Set of tasks:
a – Please list every title of a Jenny Holzer text series or exhibition that the English paragraphs of the Jenny Holzer page name.
b – Copy the Jenny Holzer page verbatim, from "http://whitney.org/index.php" up to and including "있다는 것이 장점이다.".

Given passage:
휘트니 미술관 JENNY HOLZER

by @artnstory 2009. 5. 13.

http://whitney.org/index.php

2008년 겨울 구겐하임뮤지엄건물위에  빔 프로젝트 작업을 시작으로 2009년 3월부터  
휘트니 뮤지엄에서 그의 개인전이 연결되어 전시하고있다. 뉴욕 전시는 거의 4개정도의 뮤지엄을 연결하면서 전시를 진행하고 있어 더 많은 정보와 자료를 가지고 작가를 만날 수 있다는 것이 장점이다. 
그의 작업이 건물위에 많이 보여지고 있던 터라 실내에서 그의 전시를 게다가 텍스트, 조금 지루하지 않을까 하던 나의 우려는 말도 안되는 걱정이었다. 예전에 빌 비올라의 전시를 이 장소에서 보고도 그런 생각을 하다니 내가 많이 갇혀있었나보다. 그의 텍스트는 현란한 네온으로 바닥에 벽 귀퉁이에 그리고 구름다리계단, 타임스퀘어의 전광판인듯, 벽과 바닥을 연결하여 네온 분수를 보는 것 같은 착각을 불러일으켰다. 역시 완벽했다.


On view March 12-May 31, 2009

 


Jenny Holzer's pioneering approach to language as a carrier of content and her use of nontraditional media and public settings as vehicles for that content make her one of the most interesting and significant artists working today. Alternating between fact and fiction, the public and the private, the universal and the particular, Holzer's work offers an incisive social and psychological portrait of our times. PROTECT PROTECT centers on Holzer's work since the 1990s and is the artist's most comprehensive exhibition in the United States in more than fifteen years.

holzer began writing early in her career; her most well-known texts are the Truisms (1977–79) and Inflammatory Essays (1979–82). She uses various media to disseminate her writings, particularly LED (light-emitting diode) signs, which are commonly used for advertising and to report the news in the public realm. The LED signs in this exhibition draw from declassified government documents as well as the thirteen texts written by Holzer from 1977 to 2001. Documents have been re-keyed for the LED works and only changed as necessary for the medium. For example, redactions are represented by a series of X's.

Provided material:
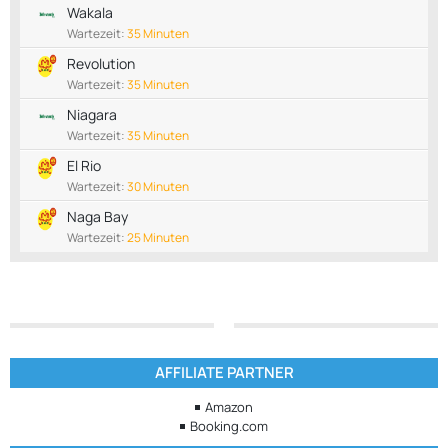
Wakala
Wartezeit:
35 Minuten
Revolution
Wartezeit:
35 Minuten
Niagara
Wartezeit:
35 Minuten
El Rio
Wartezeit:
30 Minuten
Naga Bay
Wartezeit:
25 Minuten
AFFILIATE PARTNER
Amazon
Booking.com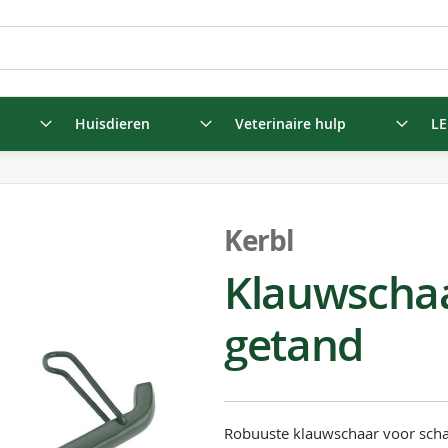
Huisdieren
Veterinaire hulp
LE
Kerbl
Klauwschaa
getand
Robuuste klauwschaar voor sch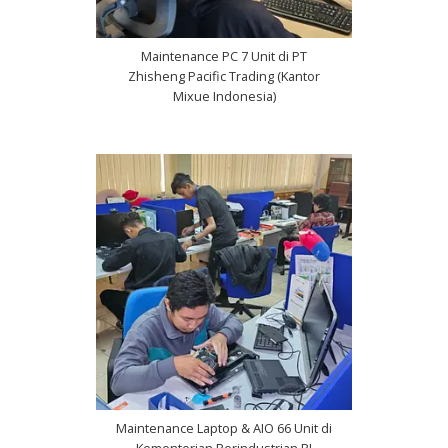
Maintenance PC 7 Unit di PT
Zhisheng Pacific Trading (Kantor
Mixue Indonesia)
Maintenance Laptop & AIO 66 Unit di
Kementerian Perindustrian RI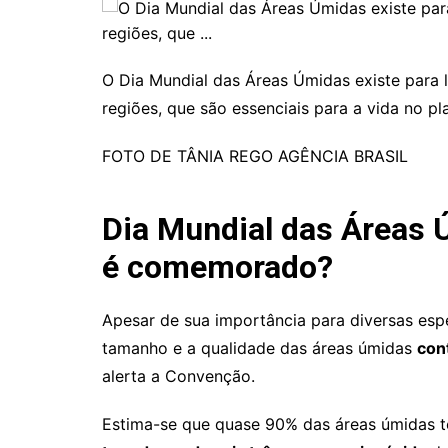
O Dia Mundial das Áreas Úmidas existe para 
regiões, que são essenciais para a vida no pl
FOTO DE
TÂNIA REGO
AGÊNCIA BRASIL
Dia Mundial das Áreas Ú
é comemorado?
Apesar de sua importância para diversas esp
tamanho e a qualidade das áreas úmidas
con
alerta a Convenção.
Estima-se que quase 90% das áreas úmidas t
...
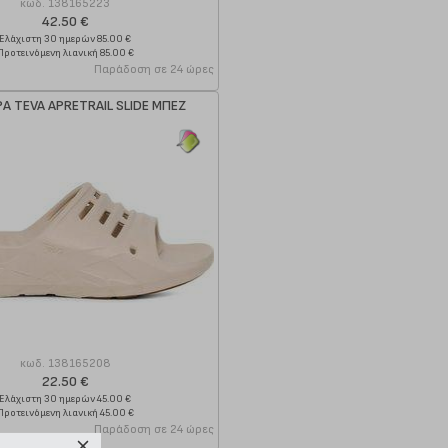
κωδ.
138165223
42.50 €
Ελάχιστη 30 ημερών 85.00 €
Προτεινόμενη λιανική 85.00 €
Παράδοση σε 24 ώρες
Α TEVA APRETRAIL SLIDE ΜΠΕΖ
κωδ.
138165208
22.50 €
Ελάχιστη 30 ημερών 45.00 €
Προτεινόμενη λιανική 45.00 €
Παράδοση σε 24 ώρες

Results by task:
a –
- Truisms (1977–79)
- Inflammatory Essays (1979–82)
- PROTECT PROTECT

b –
http://whitney.org/index.php

2008년 겨울 구겐하임뮤지엄건물위에  빔 프로젝트 작업을 시작으로 2009년 3월부터  
휘트니 뮤지엄에서 그의 개인전이 연결되어 전시하고있다. 뉴욕 전시는 거의 4개정도의 뮤지엄을 연결하면서 전시를 진행하고 있어 더 많은 정보와 자료를 가지고 작가를 만날 수 있다는 것이 장점이다.